More explicitly: when we say that $M$ contains an $\{\in\}$-structure (a model of set theory or otherwise) such that [stuff], all we mean is that there is some $a\in M$ such that $M$ thinks "$a$ is an ordered pair $(x, e)$, where $e$ is a binary relation on $x$ and $x$ is nonempty" (nonemptiness is only an issue since the semantics of first-order logic rules out empty structures) such that [stuff].$^*$ Now $a$, as a structure, may itself "contain a structure" in the sense that there may be some $b\in^M x$ such that according to $a$, $b$ is an ordered pair $(y, f)$ where $f$ is a binary relation on $y$ and $y\not=\emptyset$. But note that since $a$'s membership relation is $e$, from the perspective of $M$ (and $\in^M$) $b$ might not look anything like what $a$ thinks $b$ looks like.

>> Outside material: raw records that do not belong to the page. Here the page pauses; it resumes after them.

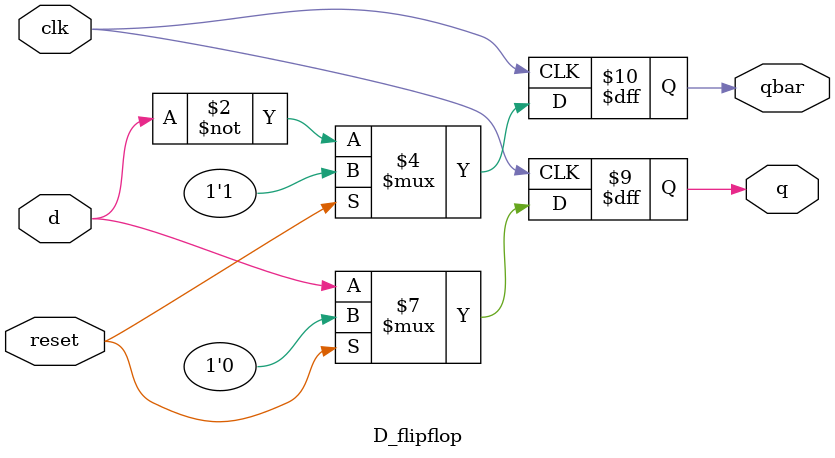
<source format=v>
`timescale 1ns / 1ps


module D_flipflop(
input clk,reset,d,
output reg q,
output reg qbar
);

always@(posedge clk)
begin
if (reset)
begin
q <= 0;
qbar <= 1;
end
else
begin
q <= d;
qbar <= ~d;
end
end
endmodule

</source>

For example, take $M$ to be $V$ for simplicity; then for any countably infinite $\{\in\}$-structure $\mathfrak{S}$ and any countably infinite set $A$, there is a binary relation $E\subseteq A^2$ such that $(A, E)\cong\mathfrak{S}$. But of course $E$ need look nothing at all like $\in$.
For a more concrete example - again, working in $V$ for simplicity - let $x=\{\emptyset\}$ and $e=\{\{\{\emptyset\}\}\}$. Then:
In $V$, $x$ is nonempty and $e$ is a set of ordered pairs of elements of $x$ (specifically, $e=\{\langle \emptyset,\emptyset\rangle\}$).
This means that $a:=(x,e)$ is an $\{\in\}$-structure.
In the sense of $a$, we have that $\emptyset$ (by which I mean, and will continue to mean, $\emptyset^V$) is an ordered pair whose left coordinate, $\emptyset$, is nonempty (it has precisely one element, namely itself) and whose right coordinate, $\emptyset$, is a set of ordered pairs of elements of the left coordinate (it consists of a single ordered pair, saying that $\emptyset$ is related to $\emptyset$).
We can repeat this analysis, and show that in the sense of $a$ it is the case that in the sense of $\emptyset$ it is the case that $\emptyset$ is an $\{\in\}$-structure. Note that in the sense of $a$, $\emptyset$ is an element of $\emptyset$.
However, in the sense of $V$ the set $\emptyset$ is certainly not an $\{\in\}$-structure at all, let alone one that contains a further $\{\in\}$-structure, let alone one which contains itself as a further $\{\in\}$-structure.
$^*$This isn't quite the right general approach, since we will usually want the ability to distinguish between different binary relation symbols, but this restrictive approach is sufficient for the current question and is easier to think about.